As for the U.S. delegation, 86 companies will be part of the USA section — 51 of them new to show — plus nine states, said a fact sheet supplied by Kallman Worldwide Inc., which organizes the pavilion.

Lockheed Martin will be featuring the F-35 joint strike fighter, which the Royal Australian Air Force flies and Northrop Grumman will showcase the Triton MQ-4C high-altitude, long endurance unmanned aerial vehicle, which it is building for the RAAF in a cooperative program agreement.

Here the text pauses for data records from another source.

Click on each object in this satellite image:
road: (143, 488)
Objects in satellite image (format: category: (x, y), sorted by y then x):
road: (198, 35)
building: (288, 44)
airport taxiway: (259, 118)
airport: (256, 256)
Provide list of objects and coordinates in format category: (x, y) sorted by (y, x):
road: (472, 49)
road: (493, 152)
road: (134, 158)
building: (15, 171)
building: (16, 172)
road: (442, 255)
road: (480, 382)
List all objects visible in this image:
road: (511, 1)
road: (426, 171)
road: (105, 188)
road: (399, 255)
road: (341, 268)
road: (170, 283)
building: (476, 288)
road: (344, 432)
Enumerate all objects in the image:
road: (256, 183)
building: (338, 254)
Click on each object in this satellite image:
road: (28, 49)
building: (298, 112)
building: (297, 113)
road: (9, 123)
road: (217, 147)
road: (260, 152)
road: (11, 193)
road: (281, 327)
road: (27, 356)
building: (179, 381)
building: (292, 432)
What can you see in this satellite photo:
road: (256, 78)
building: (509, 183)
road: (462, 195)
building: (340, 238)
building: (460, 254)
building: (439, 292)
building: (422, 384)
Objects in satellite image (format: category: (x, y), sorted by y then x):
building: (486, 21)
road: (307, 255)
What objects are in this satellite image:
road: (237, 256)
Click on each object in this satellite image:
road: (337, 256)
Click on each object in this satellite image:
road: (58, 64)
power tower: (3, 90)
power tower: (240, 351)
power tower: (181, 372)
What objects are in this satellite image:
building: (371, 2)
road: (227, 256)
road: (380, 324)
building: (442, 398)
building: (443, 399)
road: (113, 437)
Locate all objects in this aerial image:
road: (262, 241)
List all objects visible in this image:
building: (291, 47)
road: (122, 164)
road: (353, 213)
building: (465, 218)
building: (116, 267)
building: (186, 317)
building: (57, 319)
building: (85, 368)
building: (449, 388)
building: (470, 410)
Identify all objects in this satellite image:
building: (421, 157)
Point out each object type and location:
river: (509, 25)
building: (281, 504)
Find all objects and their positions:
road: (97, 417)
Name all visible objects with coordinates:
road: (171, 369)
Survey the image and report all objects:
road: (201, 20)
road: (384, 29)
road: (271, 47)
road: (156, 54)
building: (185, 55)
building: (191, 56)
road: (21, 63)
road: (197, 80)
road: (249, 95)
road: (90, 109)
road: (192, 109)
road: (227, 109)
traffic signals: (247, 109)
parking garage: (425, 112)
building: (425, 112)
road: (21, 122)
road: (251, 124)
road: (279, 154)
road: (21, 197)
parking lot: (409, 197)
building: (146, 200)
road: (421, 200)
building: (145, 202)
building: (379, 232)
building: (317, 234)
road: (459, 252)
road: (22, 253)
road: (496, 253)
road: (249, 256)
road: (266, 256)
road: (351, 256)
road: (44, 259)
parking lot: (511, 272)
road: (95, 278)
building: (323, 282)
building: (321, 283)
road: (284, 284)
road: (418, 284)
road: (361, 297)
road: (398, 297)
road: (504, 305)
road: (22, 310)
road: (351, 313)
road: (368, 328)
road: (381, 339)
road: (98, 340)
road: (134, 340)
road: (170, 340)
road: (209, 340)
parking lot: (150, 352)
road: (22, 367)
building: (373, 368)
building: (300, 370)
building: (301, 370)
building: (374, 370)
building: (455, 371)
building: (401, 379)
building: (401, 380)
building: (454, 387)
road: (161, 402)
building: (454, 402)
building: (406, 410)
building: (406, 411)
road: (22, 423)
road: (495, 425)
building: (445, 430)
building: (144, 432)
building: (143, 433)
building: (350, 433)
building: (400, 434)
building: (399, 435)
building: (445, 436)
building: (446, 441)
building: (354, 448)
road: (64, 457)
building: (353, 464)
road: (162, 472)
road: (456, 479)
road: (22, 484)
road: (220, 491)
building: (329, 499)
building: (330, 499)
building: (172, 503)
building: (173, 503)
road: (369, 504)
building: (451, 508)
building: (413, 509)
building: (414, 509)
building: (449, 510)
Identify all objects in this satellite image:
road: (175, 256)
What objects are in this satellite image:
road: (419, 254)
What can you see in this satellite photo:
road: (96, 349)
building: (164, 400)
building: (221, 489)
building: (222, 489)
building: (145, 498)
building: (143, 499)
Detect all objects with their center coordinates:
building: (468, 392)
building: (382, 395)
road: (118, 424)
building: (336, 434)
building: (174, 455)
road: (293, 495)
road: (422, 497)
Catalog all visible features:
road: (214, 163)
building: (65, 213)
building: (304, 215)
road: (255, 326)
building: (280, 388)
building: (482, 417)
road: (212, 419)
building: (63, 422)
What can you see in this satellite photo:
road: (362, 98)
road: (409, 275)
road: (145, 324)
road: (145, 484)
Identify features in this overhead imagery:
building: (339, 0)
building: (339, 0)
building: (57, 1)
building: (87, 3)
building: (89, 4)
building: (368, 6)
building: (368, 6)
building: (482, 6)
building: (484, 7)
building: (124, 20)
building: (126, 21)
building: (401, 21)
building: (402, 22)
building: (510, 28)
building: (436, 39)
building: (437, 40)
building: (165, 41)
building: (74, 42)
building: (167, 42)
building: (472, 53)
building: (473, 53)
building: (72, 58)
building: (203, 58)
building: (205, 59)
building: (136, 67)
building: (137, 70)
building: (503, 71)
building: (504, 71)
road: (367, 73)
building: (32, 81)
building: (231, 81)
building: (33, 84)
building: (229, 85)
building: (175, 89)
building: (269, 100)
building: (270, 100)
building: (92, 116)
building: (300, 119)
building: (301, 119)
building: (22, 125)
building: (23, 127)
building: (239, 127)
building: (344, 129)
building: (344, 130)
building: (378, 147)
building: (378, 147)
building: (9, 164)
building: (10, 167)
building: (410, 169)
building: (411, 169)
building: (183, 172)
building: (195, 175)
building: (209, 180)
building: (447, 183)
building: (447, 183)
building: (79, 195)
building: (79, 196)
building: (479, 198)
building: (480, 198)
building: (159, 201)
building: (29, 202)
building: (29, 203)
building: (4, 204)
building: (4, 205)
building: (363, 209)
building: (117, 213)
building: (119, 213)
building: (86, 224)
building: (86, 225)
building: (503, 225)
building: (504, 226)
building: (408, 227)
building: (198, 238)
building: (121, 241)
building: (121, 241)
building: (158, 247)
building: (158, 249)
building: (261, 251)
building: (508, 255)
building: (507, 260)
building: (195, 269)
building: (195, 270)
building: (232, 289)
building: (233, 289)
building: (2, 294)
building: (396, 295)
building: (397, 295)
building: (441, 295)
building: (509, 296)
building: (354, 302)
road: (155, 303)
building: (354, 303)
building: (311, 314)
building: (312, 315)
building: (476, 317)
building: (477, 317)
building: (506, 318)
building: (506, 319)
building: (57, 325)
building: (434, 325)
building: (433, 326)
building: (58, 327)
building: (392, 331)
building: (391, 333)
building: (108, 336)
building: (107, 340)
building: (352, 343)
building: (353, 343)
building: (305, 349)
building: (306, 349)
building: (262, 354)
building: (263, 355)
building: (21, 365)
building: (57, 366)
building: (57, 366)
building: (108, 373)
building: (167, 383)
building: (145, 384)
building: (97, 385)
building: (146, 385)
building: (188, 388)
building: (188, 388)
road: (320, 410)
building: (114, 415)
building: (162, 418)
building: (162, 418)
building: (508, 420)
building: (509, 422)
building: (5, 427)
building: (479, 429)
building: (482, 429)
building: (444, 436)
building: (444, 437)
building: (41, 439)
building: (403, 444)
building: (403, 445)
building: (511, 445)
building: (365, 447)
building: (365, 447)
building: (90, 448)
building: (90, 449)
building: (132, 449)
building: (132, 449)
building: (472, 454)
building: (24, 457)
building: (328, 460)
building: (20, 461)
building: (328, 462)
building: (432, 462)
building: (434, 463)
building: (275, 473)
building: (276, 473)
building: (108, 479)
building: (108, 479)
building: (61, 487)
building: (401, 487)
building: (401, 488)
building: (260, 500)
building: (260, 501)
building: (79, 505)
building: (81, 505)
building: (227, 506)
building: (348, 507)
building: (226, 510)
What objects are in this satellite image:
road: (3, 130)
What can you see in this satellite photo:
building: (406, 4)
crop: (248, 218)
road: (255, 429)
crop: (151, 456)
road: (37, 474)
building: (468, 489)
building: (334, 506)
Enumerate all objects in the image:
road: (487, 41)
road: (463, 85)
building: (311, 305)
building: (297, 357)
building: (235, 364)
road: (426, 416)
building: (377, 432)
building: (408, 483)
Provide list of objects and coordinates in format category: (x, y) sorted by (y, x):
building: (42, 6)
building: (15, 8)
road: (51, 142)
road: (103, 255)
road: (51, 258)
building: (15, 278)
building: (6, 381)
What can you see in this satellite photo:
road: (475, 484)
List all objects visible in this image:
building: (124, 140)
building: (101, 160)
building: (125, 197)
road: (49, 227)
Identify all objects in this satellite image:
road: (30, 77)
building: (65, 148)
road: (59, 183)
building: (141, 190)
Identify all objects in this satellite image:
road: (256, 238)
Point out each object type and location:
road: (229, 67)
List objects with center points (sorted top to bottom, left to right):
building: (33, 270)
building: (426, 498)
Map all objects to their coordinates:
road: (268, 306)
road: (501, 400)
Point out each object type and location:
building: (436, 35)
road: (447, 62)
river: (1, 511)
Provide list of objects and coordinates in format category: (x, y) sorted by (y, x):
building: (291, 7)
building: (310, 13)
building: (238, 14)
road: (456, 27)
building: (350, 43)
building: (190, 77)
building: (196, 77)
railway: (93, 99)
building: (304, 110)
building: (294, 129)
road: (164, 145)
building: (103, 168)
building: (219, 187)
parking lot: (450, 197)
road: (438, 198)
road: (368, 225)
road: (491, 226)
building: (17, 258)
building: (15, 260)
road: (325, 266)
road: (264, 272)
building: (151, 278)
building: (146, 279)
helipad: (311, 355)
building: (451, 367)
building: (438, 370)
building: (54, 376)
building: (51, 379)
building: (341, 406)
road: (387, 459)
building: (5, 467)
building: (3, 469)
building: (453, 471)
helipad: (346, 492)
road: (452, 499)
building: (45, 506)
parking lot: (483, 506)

Other U.S. aircraft expected are the F-15 Eagle, F/A-18F Super Hornet jet fighters, the MV-22 Osprey tilt-rotor, P-8A Poseidon and the AH-64E Apache helicopter.

At the 2019 air show, Boeing’s Australian subsidiary unveiled what would be called the MQ-28 Ghost Bat uncrewed jet, the first aircraft to be developed on the continent since World War II.

The indigenously developed jet has since then undergone flight tests. However, as of press time, Boeing had only said that it will “publicly debut” the aircraft. A spokesperson had not answered inquiries as to whether that means its debut will be in flight or only on static display.